Problem statement ->
Copy every line below word for word, but leave the pictures out of your answer.

═══ Available data

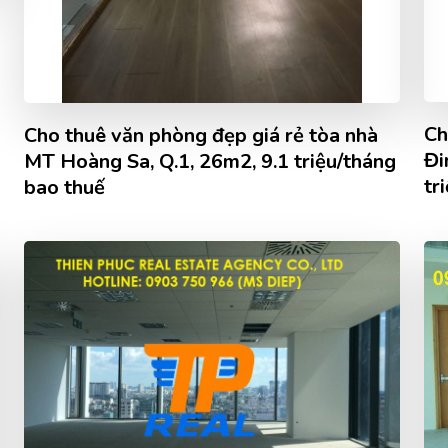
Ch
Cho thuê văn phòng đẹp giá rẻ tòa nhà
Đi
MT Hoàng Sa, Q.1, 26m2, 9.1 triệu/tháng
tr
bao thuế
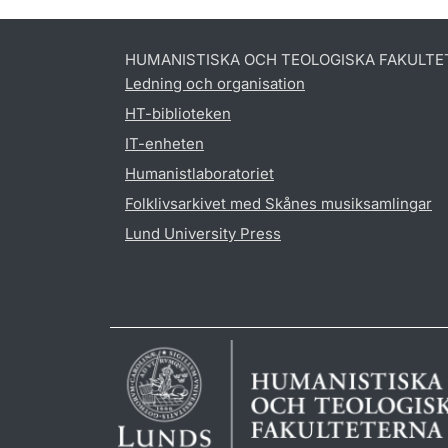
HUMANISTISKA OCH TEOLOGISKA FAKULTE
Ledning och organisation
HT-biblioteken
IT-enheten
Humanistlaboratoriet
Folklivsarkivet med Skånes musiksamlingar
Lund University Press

══════

Answer below ->
Ch
Cho thuê văn phòng đẹp giá rẻ tòa nhà
Đi
MT Hoàng Sa, Q.1, 26m2, 9.1 triệu/tháng
tr
bao thuế
HUMANISTISKA OCH TEOLOGISKA FAKULTE
Ledning och organisation
HT-biblioteken
IT-enheten
Humanistlaboratoriet
Folklivsarkivet med Skånes musiksamlingar
Lund University Press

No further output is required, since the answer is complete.